EXERCISE PASSAGE »

Optimism is improving in Washington, too, with House lawmakers late Wednesday moving to approve a spending package to officially reopen the government.

Today, as we often do, we turn our attention to AI.

🚨Full Signal: Our new interview with Sonali Basak, chief investment strategist at iCapital, releases at 9:00 AM ET — subscribe on YouTube, Apple, and Spotify to tune in!

Reconciling the AI story

The AI industry is barreling ahead with two conflicting narratives: extraordinary fundamental growth and rising unease about just how much capital is flooding in.

While fears of a potential bubble and comparisons to the dot-com era continue to dominate headlines, the last 48 hours paint a bullish picture.

AMD, Cisco, and Anthropic — three companies operating at very different points in the AI stack — all came out with eye-watering numbers that point to a demand curve that’s getting steeper, not flatter.

First, AMD CEO Lisa Su on Tuesday projected that the data center market will reach $1 trillion by 2030.

  • The company also shared it expects its own data center revenue to jump 60% over the next three to five years, up from $16 billion in 2025

  • AMD is supplying huge amounts of AI products to OpenAI and Oracle

Cisco delivered a similar message as it beat earnings expectations after the bell Wednesday. It recorded its fourth quarter in a row of revenue growth after a string of negative reports.

The company also shared that AI infrastructure orders from hyperscaler customers hit $1.3 billion, “reflecting a significant acceleration in growth.”

Shares of both AMD and Cisco rallied Wednesday, as they have done all year.

RECORD SET »
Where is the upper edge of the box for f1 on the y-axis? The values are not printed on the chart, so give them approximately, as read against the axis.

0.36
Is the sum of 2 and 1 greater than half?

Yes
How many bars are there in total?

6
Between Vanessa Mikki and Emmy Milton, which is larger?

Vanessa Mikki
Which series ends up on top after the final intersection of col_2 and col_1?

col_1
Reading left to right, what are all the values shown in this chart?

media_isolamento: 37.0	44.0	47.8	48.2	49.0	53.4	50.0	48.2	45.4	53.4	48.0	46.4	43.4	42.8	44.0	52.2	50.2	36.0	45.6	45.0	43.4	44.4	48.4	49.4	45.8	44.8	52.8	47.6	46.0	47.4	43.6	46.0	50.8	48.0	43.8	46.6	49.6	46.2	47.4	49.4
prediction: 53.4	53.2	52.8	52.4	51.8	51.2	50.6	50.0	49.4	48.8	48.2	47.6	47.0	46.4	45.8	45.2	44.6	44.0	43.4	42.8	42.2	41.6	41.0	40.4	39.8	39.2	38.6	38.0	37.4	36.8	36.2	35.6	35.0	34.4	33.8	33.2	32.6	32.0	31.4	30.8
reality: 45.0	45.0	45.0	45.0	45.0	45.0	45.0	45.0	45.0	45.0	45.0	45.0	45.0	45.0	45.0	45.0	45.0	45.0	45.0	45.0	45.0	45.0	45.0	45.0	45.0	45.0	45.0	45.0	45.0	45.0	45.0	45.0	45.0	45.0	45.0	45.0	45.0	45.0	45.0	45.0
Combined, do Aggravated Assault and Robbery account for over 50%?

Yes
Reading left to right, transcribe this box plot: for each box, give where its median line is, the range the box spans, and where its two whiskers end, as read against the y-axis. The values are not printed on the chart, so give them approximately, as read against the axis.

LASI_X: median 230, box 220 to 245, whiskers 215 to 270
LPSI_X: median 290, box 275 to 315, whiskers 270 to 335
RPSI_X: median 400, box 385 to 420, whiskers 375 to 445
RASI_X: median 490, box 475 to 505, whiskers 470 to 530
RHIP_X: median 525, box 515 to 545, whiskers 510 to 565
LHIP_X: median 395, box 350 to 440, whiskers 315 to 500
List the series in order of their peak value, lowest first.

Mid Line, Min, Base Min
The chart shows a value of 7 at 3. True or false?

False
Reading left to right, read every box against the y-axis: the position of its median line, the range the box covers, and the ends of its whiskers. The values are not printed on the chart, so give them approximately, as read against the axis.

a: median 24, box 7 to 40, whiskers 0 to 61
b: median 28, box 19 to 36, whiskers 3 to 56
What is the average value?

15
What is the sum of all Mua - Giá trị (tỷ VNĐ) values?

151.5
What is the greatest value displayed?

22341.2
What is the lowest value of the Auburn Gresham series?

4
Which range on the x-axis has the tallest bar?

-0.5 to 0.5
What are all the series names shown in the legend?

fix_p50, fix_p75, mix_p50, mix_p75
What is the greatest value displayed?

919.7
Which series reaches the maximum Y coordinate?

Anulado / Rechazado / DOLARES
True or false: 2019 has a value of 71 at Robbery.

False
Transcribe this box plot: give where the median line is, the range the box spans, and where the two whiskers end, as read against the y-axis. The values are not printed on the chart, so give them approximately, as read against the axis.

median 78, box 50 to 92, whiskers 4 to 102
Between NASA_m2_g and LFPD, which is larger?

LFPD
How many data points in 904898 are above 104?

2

TASK SET »
[1] Answer these questions about the AI demand article:
(a) What size did Lisa Su project the data center market will reach by 2030?
(b) What did AI infrastructure orders from Cisco's hyperscaler customers hit?
(c) How many quarters in a row of revenue growth did Cisco record?
[2] Reproduce everything in the AI demand article from "The AI industry" down to "is flooding in.".
These entries come from a different source than the text.

ANSWERS BY ITEM NUMBER »
[1]
(a) $1 trillion
(b) $1.3 billion
(c) Four

[2]
The AI industry is barreling ahead with two conflicting narratives: extraordinary fundamental growth and rising unease about just how much capital is flooding in.